* _EXERCISE OBJECTIVE_:
Reproduce the material below, substituting "pie chart" for every occurrence of "pie" and leaving everything else unchanged. Omit the pictures from your answer.

*** Opening of SOURCE DATA ***

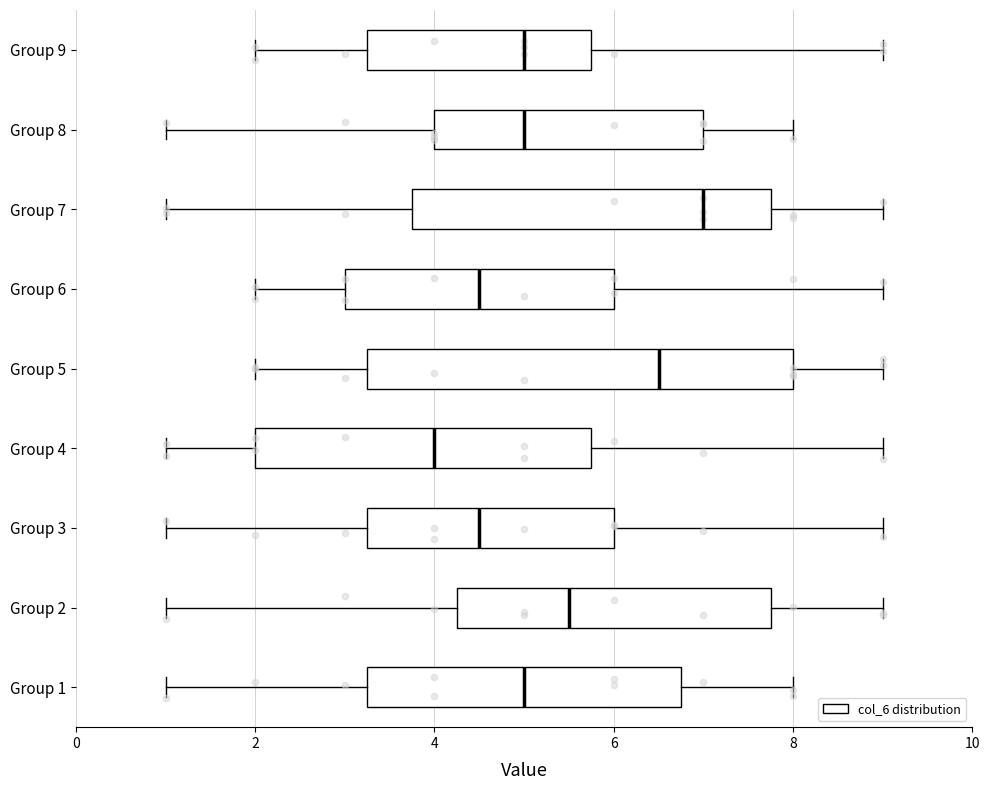

Reading bottom to top, read every box against the x-axis: the position of its median line, the range the box covers, and the ends of its whiskers. The values are not printed on the chart, so give them approximately, as read against the axis.

Group 1: median 5.0, box 3.2 to 6.8, whiskers 1.0 to 8.0
Group 2: median 5.6, box 4.2 to 7.8, whiskers 1.0 to 9.0
Group 3: median 4.6, box 3.2 to 6.0, whiskers 1.0 to 9.0
Group 4: median 4.0, box 2.0 to 5.8, whiskers 1.0 to 9.0
Group 5: median 6.6, box 3.2 to 8.0, whiskers 2.0 to 9.0
Group 6: median 4.6, box 3.0 to 6.0, whiskers 2.0 to 9.0
Group 7: median 7.0, box 3.8 to 7.8, whiskers 1.0 to 9.0
Group 8: median 5.0, box 4.0 to 7.0, whiskers 1.0 to 8.0
Group 9: median 5.0, box 3.2 to 5.8, whiskers 2.0 to 9.0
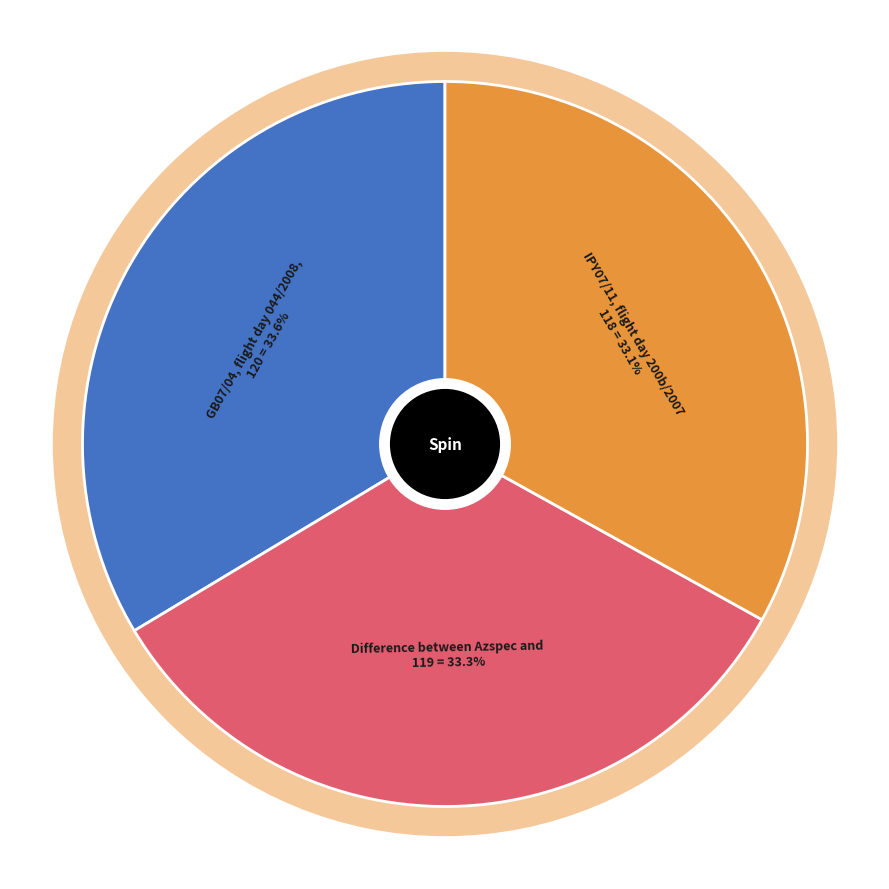

Count the number of slices in the pie.

3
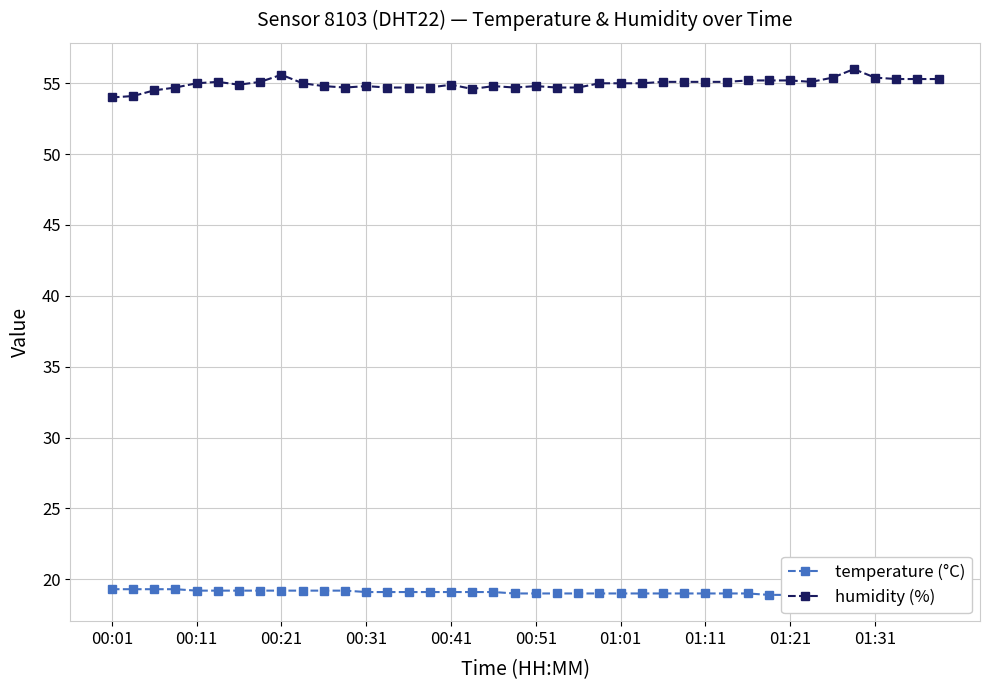

At how many categories does at least one series exceed 19?

40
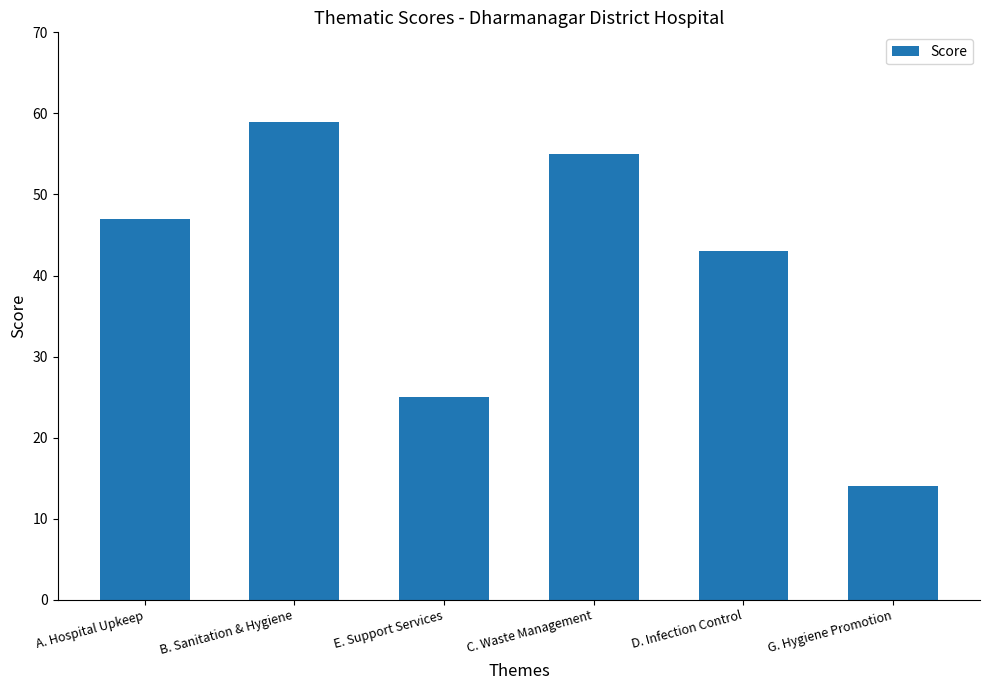

Does the chart contain any negative values?

No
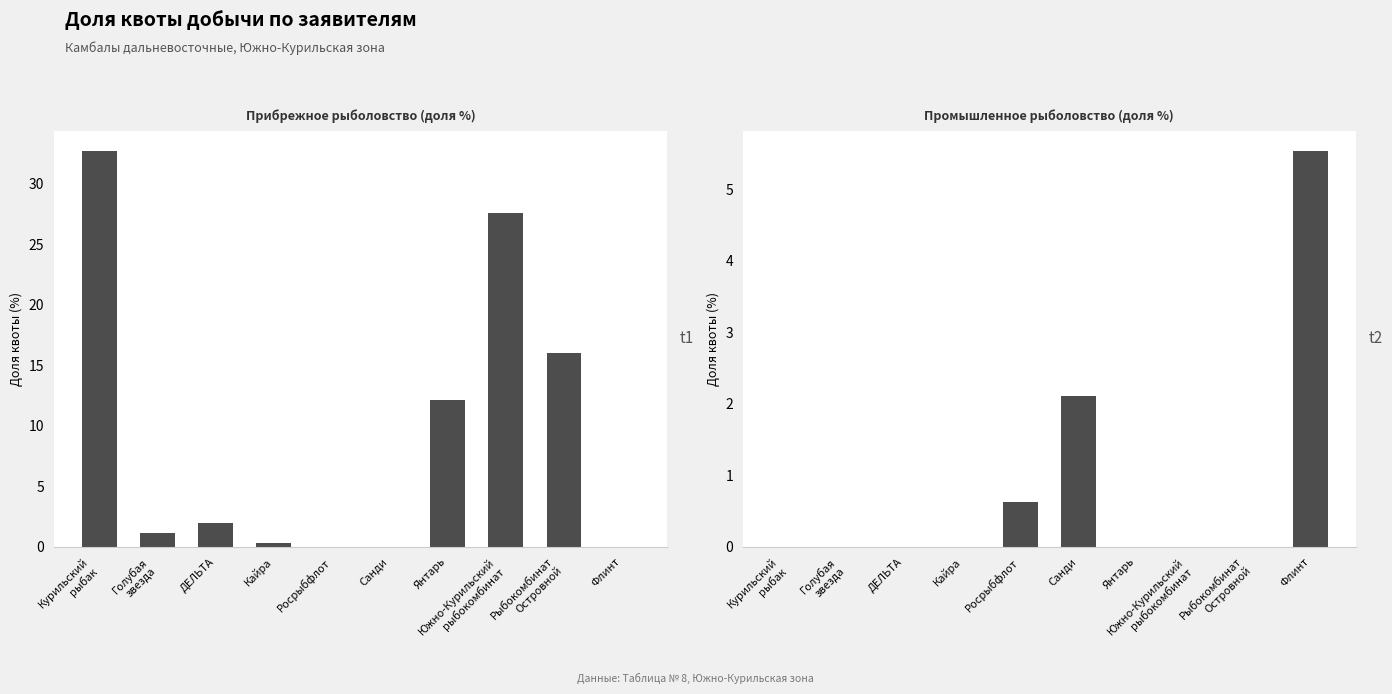

How many data points in Прибрежное рыболовство (доля %) are above 1?

6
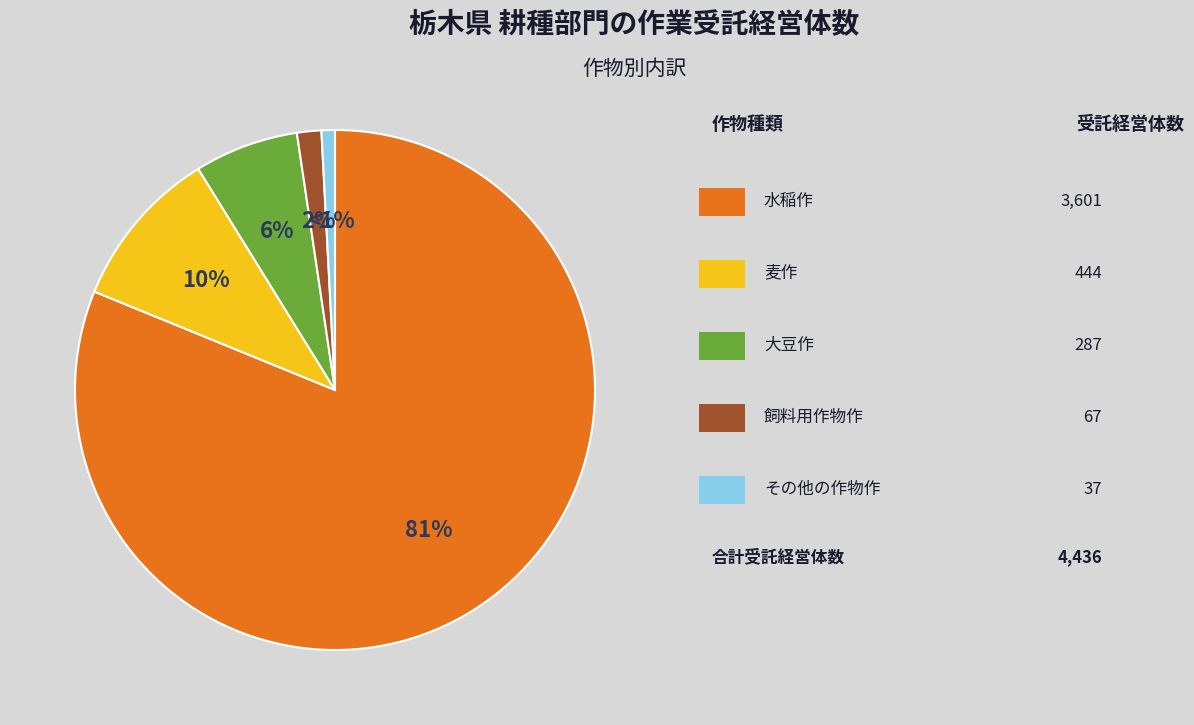

Is there a majority slice in this chart?

Yes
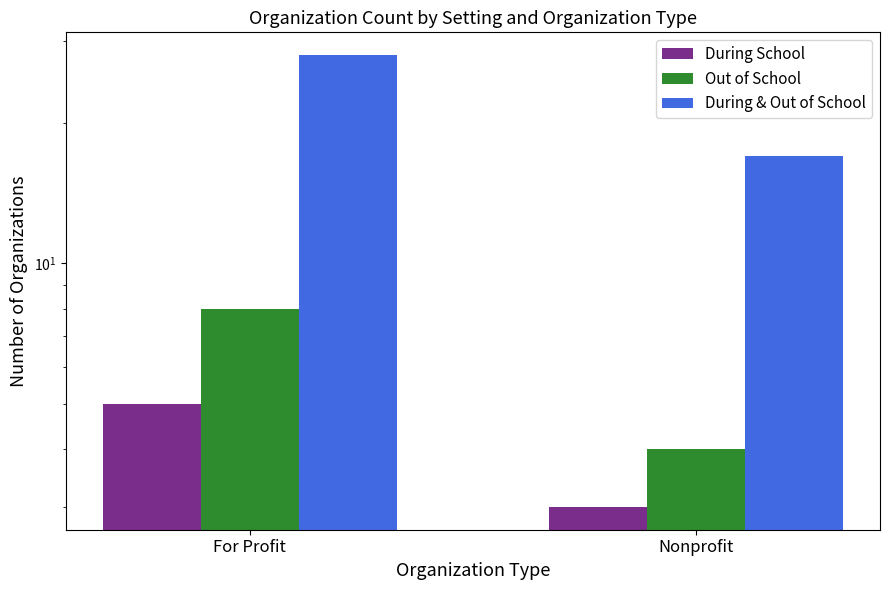

List the series in order of their peak value, highest first.

During & Out of School, Out of School, During School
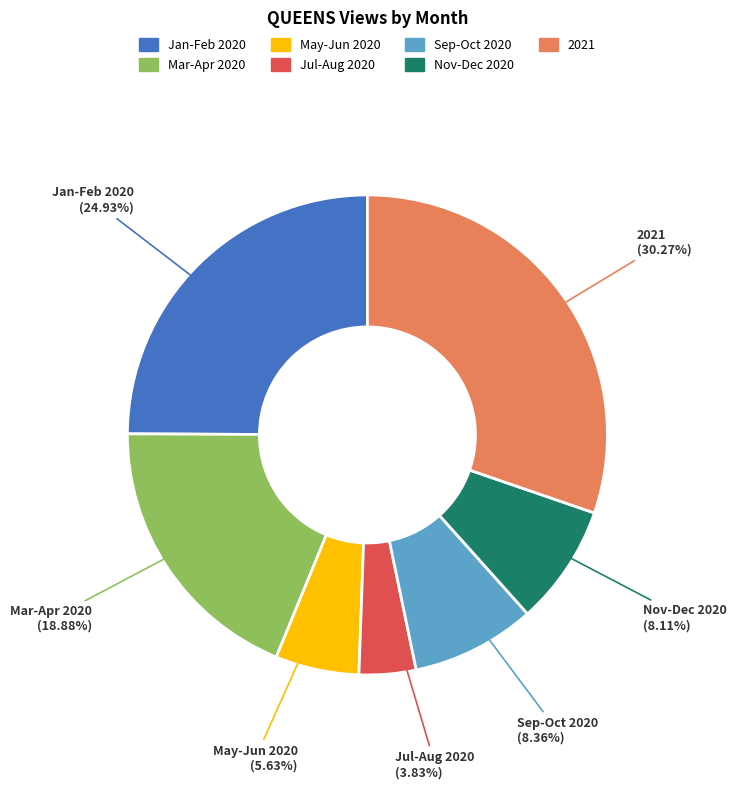

Is Nov-Dec 2020 the majority of the pie?

No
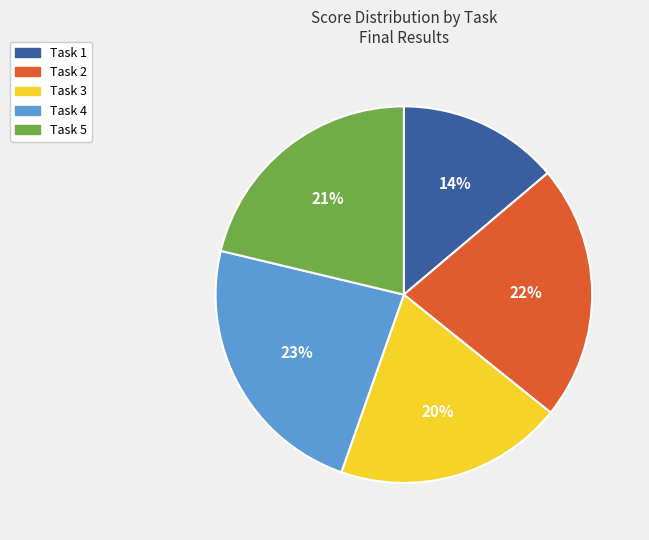

Which slice is the largest?

Task 4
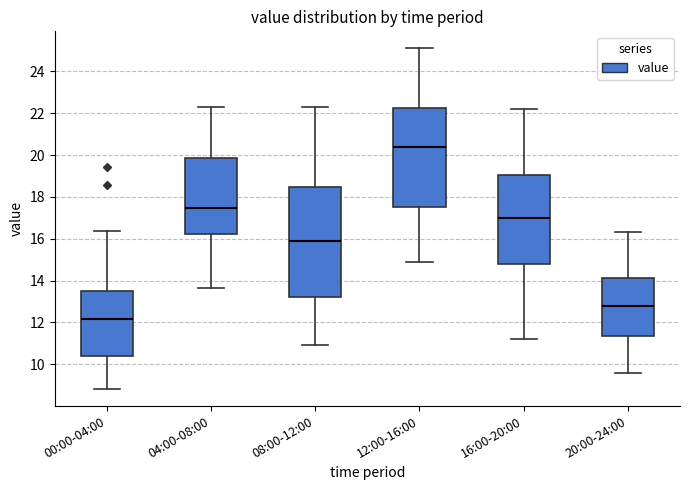

Which box's median line is the highest?

12:00-16:00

*** Close of SOURCE DATA ***

* _TASK RESPONSE_:
Reading bottom to top, read every box against the x-axis: the position of its median line, the range the box covers, and the ends of its whiskers. The values are not printed on the chart, so give them approximately, as read against the axis.

Group 1: median 5.0, box 3.2 to 6.8, whiskers 1.0 to 8.0
Group 2: median 5.6, box 4.2 to 7.8, whiskers 1.0 to 9.0
Group 3: median 4.6, box 3.2 to 6.0, whiskers 1.0 to 9.0
Group 4: median 4.0, box 2.0 to 5.8, whiskers 1.0 to 9.0
Group 5: median 6.6, box 3.2 to 8.0, whiskers 2.0 to 9.0
Group 6: median 4.6, box 3.0 to 6.0, whiskers 2.0 to 9.0
Group 7: median 7.0, box 3.8 to 7.8, whiskers 1.0 to 9.0
Group 8: median 5.0, box 4.0 to 7.0, whiskers 1.0 to 8.0
Group 9: median 5.0, box 3.2 to 5.8, whiskers 2.0 to 9.0

Count the number of slices in the pie chart.

3

At how many categories does at least one series exceed 19?

40

Does the chart contain any negative values?

No

How many data points in Прибрежное рыболовство (доля %) are above 1?

6

Is there a majority slice in this chart?

Yes

List the series in order of their peak value, highest first.

During & Out of School, Out of School, During School

Is Nov-Dec 2020 the majority of the pie chart?

No

Which slice is the largest?

Task 4

Which box's median line is the highest?

12:00-16:00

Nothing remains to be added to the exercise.